For many women with health problems, the worst part often isn’t a diagnosis itself, but the physical and mental consequences of illness. Making peace with a new identity is necessary to the healing process, even if it takes a great deal of time and patience. Rebuilding life after it has been wrecked by illness is never easy, but living a life of isolation, hiding, and depression was not an option I was willing to accept. Ultimately, my life's calling was revealed and I was able to build a company around my own creative solution for a common issue among women, hair loss.
Seven years ago, after developing an autoimmune disease called Alopecia Universalis, I realized that the headwear products on the market left a lot to be desired. Not wanting to wear a wig, turban, or square scarf, I started developing my own headwear product that would be fashionable, comfortable, and secure for someone like me. I'm very physically active - I've won numerous prestigious awards in golf, I coached women's tennis at Chestnut Hill College, I run and bike in marathons and triathalons. I also love fashion and have always prided myself on being fashionable. I did not want to surrender my sense of fashion or femininity with my hair. So I created the BeauBeau, a fashionable head scarf designed specifically for women with medical hair loss, but worn by women with and without hair alike. I then founded a business, 4women.com. 4Women's mission is to help women and girls copes with the emotional upheaval of hair loss in a dignified manner by offering them a fashionable head wear option.
It is not "just hair." We live in an appearance-driven culture that chains women’s identity to female sexuality and perpetual youth. Hair is one of the most powerful symbols of female sexuality and youth. Even women with full heads of hair will spend a lot of time and money trying to create an image of voluminous hair that never turns gray. We are exposed to images of abundant and perfect hair in every advertising venue. Women without hair lose one of the most visible symbols they have of female sexuality, health, and youth.
Without hair, I felt I had somehow lost much of my personal identity--that I previously communicated by the color, length and style of my hair. Without a frame for my face, I felt exposed. Some women never become comfortable with the unfamiliar face that stares back at them in the mirror. I want to help them.

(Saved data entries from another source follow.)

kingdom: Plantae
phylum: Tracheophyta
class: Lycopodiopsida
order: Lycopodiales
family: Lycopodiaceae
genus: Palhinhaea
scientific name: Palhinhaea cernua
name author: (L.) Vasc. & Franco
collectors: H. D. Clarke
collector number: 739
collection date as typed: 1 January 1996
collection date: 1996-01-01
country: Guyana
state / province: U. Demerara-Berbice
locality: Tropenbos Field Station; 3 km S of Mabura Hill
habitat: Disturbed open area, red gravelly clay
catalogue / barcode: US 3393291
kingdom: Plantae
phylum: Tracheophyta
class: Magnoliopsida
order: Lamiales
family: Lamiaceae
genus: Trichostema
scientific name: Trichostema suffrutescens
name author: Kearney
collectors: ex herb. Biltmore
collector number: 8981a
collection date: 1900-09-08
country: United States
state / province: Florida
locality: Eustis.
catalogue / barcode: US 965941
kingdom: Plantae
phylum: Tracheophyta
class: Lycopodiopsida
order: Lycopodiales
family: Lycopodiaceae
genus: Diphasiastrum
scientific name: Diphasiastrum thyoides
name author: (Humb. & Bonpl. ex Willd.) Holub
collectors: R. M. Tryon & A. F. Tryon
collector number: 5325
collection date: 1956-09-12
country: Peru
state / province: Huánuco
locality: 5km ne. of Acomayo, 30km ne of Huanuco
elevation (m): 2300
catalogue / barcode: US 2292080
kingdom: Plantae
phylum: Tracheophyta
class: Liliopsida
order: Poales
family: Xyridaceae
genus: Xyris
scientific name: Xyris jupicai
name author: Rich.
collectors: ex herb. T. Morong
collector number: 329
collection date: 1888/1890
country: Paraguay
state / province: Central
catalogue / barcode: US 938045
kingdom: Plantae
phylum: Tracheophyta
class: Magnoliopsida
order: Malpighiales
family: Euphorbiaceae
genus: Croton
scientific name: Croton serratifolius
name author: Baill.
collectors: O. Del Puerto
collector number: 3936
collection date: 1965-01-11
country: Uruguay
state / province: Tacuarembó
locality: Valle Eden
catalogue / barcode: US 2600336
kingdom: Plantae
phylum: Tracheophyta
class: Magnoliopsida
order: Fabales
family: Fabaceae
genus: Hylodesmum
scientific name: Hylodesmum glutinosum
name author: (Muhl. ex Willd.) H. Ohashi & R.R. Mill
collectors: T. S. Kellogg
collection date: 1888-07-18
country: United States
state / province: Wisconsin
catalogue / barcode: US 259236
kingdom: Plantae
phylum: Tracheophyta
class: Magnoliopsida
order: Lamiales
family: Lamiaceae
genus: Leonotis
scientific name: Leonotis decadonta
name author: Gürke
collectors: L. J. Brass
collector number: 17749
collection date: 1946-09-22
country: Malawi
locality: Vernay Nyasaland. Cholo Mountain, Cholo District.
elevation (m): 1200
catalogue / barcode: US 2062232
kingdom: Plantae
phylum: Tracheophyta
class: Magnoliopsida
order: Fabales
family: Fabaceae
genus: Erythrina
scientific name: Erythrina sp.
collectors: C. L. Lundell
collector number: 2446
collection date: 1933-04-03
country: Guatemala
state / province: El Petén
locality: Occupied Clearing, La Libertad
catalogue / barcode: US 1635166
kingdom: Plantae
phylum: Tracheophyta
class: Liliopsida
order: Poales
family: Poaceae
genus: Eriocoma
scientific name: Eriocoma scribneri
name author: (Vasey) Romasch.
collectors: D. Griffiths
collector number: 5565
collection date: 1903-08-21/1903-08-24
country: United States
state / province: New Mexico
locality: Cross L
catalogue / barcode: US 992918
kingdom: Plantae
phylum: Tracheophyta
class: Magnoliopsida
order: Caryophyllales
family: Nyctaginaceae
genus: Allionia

I want to offer women hope, not just in my product, but with my story. My advice to other women is do not criticize yourself for being ‘vain’ or ‘shallow’ if you feel devastated by your hair loss, even temporary hair loss. Because few people will understand, you may find that the emotions triggered by your hair loss will be ignored or dismissed, be it by friends, family, or the medical professionals that are supposed to help you. Simply dismissing or burying those emotions or thoughts about our appearance that damage our self esteem is not the way to a more permanent sense of self acceptance and inner peace for those of us adjusting to major appearance changes. You cannot accept and love yourself without first allowing yourself to grieve and without first exploring and understanding your deepest emotions.
I am committed to helping girls and women regain their sense of worth and beauty when experiencing medical hair loss. I’ve discovered that medical professionals often dismiss our emotions as secondary to treatment, even when there is no treatment. I want to give women an outlet to express their emotions as well as offer them a way to regain their sense of dignity and style.